I do Not want to be Lord of the Flies!
March 16, 2019 7:04 PM   Subscribe

The “parrot house” suddenly has an annoying new species....small flies ( not fruit flies but ones I think people call helicopter flies). I suspect they arrived in a bale of straw that has been moved outside. Spring bounced on Oregon this week, creating the swarm and giving me the chance to open windows and doors for thorough cleaning.

But most of them stayed inside......arrrgh. Have bug zappers and fly strips engaged - hoping for some more suggestions. Will need to be mechanical versus chemical, coz, birds. There will always be poop and I am being more proactive in getting fresh food leftovers dealt with in a timely manner.
Thoughts? Thanks
Oh yeah, parrot tax 2 of 7 🙂
posted by ZenMajek to Pets & Animals (5 answers total) 1 user marked this as a favorite
 
Try fly traps. Make your own with a narrow necked bottle and a yeasty/fruity liquid for them to drown in.
posted by SLC Mom at 7:22 PM on March 16, 2019 [2 favorites]


Best answer: Vacuum them out of the air. It’s also the quickest and best way to get rid of fruit flies. I park my canister vacuum in the kitchen for a day or so when fruit flies appear and suck them right out of the air.

Channel your inner Mr. Miyagi. It may take several sucking sessions over the course of a day or so, and some tasty bait probably isn’t a bad idea.
posted by defreckled at 7:48 PM on March 16, 2019 [3 favorites]


Yes to sticky insect traps. "insect electric traps" (UV fluorescent tube based version) can also be effective.

The benefit to sticky insect traps is that you can enumerate - so you can have metrics associated with your flying insect pest amelioration protocols/ attempts on a year-to-year basis, with monthly/ weekly. daily granularity.

We have a nice UV electric trap at work, just outside my office door, but whenever a bug gets zapped, there's a LOUD 'zap.'

The electric ones a quite effective - the UV draws many biting insects - but the loud ZAP! gets on my nerves. But if I have one in the living room, I can still stay asleep through the night in the bedroom.
posted by porpoise at 8:47 PM on March 16, 2019


For fruit flies, I've had great success with a little bit of apple cider vinegar in a glass left out for a few days. I add a drop of liquid soap to reduce the surface tension for more certain drowning. Maybe that would work similarly for other types of small flies?
posted by abeja bicicleta at 4:14 AM on March 17, 2019 [1 favorite]

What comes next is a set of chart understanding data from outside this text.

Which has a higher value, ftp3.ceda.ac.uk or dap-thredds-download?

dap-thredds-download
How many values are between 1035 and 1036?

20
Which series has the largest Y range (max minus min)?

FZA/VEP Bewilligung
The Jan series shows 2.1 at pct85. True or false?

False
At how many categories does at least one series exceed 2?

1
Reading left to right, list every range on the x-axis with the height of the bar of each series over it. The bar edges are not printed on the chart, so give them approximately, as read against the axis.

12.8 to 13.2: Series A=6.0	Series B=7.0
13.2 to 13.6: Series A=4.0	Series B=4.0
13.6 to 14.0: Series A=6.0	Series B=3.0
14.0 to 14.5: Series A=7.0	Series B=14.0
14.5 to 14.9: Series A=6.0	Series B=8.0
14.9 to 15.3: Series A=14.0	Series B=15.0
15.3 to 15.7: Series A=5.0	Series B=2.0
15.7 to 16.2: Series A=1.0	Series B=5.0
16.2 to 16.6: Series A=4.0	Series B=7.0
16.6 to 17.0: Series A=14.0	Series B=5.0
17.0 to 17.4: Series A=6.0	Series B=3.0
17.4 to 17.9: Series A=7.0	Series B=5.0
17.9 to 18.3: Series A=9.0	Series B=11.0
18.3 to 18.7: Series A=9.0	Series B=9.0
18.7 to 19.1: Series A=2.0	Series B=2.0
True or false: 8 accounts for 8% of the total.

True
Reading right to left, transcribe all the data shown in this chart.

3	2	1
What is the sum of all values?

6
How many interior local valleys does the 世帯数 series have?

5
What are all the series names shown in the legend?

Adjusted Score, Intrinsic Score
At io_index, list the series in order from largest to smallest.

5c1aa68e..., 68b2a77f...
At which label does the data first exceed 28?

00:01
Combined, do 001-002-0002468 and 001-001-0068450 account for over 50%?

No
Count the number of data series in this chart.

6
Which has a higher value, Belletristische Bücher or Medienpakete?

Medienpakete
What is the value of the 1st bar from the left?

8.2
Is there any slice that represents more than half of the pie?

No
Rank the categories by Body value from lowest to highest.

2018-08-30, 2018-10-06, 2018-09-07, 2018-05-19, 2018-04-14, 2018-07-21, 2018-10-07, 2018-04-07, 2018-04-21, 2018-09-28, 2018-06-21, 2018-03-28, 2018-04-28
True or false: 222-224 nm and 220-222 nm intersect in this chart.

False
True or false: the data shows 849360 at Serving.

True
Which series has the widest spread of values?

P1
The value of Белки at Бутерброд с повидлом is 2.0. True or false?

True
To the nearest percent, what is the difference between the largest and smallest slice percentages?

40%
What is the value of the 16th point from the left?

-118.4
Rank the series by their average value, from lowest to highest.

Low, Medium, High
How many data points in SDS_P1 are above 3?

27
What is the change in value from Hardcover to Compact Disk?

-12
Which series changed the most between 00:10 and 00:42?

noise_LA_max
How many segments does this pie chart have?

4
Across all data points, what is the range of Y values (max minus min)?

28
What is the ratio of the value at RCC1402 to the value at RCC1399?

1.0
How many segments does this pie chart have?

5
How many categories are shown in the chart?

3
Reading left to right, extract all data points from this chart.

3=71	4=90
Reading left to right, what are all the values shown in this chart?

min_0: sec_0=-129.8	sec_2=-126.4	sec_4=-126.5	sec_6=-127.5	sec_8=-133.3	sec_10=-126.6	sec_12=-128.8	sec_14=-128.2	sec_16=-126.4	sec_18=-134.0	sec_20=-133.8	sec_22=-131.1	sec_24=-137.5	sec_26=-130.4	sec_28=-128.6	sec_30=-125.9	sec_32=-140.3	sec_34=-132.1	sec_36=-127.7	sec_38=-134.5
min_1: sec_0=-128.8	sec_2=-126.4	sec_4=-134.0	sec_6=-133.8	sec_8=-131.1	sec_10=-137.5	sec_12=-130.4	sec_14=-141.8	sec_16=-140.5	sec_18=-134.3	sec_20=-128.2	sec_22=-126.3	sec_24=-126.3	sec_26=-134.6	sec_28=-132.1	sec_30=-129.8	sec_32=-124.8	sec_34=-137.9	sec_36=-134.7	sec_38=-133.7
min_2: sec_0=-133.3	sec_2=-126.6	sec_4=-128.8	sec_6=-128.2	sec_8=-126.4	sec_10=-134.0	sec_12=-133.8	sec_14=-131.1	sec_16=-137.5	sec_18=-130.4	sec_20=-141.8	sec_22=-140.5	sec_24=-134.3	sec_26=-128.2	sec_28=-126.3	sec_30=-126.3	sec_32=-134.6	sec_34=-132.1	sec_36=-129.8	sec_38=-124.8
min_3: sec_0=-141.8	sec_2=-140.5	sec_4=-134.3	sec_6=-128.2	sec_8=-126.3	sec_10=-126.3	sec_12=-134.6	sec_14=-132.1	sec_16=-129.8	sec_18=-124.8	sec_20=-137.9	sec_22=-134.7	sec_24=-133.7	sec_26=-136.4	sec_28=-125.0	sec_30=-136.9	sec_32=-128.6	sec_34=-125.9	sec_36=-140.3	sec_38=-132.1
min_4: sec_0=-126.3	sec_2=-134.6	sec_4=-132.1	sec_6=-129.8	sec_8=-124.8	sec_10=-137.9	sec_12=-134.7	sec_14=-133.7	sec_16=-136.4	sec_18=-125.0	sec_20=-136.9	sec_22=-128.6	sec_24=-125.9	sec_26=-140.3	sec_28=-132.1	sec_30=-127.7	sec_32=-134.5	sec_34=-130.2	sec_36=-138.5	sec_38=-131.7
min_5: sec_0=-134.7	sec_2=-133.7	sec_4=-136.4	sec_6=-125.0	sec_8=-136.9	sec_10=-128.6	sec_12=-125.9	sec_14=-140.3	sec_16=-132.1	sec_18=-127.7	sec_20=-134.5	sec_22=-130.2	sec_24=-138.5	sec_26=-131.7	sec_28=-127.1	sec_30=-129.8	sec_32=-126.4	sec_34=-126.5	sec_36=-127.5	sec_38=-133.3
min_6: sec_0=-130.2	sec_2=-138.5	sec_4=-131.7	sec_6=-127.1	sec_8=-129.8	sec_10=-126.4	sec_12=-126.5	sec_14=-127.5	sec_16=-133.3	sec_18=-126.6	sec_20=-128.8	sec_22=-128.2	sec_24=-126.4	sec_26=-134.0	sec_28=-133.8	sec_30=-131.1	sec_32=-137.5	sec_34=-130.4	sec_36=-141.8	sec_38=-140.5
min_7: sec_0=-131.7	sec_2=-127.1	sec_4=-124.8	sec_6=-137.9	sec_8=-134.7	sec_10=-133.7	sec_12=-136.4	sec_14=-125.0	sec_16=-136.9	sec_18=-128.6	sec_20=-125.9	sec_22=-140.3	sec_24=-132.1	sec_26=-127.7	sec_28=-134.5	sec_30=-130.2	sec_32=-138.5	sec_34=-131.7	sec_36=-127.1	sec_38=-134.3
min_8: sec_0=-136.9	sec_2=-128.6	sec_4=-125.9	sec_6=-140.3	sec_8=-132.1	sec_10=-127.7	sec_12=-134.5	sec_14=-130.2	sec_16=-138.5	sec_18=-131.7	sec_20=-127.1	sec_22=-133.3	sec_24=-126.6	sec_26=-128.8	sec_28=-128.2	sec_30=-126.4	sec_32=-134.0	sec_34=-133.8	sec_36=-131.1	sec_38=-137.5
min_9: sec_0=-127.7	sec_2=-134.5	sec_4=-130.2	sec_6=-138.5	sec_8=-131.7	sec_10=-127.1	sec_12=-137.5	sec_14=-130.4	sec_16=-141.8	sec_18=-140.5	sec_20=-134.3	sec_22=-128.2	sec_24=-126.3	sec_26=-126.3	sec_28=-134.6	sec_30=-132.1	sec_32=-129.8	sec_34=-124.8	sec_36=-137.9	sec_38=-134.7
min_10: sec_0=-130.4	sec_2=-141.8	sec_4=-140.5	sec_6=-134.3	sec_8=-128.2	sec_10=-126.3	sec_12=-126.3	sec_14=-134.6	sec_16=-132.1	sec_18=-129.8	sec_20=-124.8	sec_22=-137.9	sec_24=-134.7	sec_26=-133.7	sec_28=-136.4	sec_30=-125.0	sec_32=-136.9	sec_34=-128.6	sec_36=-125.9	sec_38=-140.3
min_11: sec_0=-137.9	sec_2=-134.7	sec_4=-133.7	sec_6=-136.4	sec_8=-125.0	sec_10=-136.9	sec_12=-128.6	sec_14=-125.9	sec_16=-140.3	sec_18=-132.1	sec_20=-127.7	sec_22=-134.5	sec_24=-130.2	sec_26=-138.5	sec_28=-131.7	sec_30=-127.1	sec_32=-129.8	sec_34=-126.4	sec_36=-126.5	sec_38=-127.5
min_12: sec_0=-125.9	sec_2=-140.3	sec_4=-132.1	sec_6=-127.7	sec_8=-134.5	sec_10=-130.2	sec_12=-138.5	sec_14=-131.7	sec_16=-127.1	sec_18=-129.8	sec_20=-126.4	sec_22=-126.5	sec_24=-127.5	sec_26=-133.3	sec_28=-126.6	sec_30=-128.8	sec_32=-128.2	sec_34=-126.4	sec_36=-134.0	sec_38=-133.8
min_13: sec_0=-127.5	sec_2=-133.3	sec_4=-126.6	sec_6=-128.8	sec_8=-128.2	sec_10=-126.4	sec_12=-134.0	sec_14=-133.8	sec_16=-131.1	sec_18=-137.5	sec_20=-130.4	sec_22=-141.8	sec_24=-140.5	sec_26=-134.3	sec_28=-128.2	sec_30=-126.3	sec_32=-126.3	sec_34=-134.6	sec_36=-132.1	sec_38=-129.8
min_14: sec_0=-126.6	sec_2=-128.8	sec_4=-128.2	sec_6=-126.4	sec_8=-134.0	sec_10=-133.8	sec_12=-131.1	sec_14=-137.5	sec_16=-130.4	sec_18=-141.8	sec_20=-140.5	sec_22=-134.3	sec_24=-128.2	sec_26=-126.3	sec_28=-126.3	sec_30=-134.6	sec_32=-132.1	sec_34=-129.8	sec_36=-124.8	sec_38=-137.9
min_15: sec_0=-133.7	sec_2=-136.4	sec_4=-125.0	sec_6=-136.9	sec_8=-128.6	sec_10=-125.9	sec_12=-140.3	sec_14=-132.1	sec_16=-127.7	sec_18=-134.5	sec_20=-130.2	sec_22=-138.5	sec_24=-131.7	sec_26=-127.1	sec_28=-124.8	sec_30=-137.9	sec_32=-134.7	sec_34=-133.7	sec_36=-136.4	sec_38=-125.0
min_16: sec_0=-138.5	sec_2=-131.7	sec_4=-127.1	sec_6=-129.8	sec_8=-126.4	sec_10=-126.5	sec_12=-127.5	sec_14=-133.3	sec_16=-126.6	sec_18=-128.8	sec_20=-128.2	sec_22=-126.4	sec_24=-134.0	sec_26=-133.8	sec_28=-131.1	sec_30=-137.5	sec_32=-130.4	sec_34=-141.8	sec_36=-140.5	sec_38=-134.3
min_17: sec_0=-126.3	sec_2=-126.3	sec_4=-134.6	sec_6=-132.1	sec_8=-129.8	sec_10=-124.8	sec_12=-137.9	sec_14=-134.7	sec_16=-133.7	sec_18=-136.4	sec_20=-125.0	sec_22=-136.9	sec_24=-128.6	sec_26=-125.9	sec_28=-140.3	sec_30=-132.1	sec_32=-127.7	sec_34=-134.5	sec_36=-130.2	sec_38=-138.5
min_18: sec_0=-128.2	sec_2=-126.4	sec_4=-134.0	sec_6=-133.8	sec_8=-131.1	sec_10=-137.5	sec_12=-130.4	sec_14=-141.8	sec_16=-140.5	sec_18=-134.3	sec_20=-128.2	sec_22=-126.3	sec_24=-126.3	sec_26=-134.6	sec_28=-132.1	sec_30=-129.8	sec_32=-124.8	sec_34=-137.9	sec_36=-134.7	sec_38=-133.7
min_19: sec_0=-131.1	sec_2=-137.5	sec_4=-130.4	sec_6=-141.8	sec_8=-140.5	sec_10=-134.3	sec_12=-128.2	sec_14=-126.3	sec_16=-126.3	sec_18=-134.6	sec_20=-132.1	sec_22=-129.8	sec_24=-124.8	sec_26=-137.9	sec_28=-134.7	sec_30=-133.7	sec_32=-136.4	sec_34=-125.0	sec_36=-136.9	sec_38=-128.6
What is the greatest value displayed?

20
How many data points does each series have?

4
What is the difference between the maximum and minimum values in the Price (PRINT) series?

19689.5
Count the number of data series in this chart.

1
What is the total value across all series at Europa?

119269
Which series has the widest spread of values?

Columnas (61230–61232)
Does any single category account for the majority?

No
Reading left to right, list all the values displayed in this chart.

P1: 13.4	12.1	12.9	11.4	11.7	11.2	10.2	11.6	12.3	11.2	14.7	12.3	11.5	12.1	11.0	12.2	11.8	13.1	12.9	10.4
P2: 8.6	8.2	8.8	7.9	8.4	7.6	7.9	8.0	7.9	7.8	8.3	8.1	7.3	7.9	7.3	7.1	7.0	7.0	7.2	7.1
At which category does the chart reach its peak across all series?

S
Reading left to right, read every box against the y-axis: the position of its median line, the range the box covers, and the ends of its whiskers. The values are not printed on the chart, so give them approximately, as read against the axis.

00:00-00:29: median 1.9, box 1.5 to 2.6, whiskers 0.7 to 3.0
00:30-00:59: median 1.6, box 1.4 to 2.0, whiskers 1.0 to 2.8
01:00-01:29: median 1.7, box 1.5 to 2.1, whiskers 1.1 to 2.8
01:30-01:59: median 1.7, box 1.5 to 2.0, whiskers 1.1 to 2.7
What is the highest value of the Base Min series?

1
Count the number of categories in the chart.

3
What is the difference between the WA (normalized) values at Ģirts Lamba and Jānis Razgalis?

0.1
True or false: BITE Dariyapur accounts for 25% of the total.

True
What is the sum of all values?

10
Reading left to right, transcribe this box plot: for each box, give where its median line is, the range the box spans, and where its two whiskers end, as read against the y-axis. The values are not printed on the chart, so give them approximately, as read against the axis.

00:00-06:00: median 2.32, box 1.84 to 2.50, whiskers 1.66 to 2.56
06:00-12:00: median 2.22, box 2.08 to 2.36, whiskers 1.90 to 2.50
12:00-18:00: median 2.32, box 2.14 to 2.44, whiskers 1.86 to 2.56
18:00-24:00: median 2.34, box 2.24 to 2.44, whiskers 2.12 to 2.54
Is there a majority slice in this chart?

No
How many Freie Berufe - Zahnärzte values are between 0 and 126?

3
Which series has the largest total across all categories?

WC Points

Best answer: The glue from those sticky traps is basically impossible to get off of feathers, so unless you know your birds won't go near them. So if your 'toos have clipped wings and you hang the sticky traps near the ceiling, that's probably be fine (we've done this in the past with our non-flighted parrots), but if your birds are flighted then I wouldn't use them.

The vinegar traps are a good idea, though. Knowing cockatoos, they'll probably try to find some way to get inside, but there's nothing in there that can actually hurt them.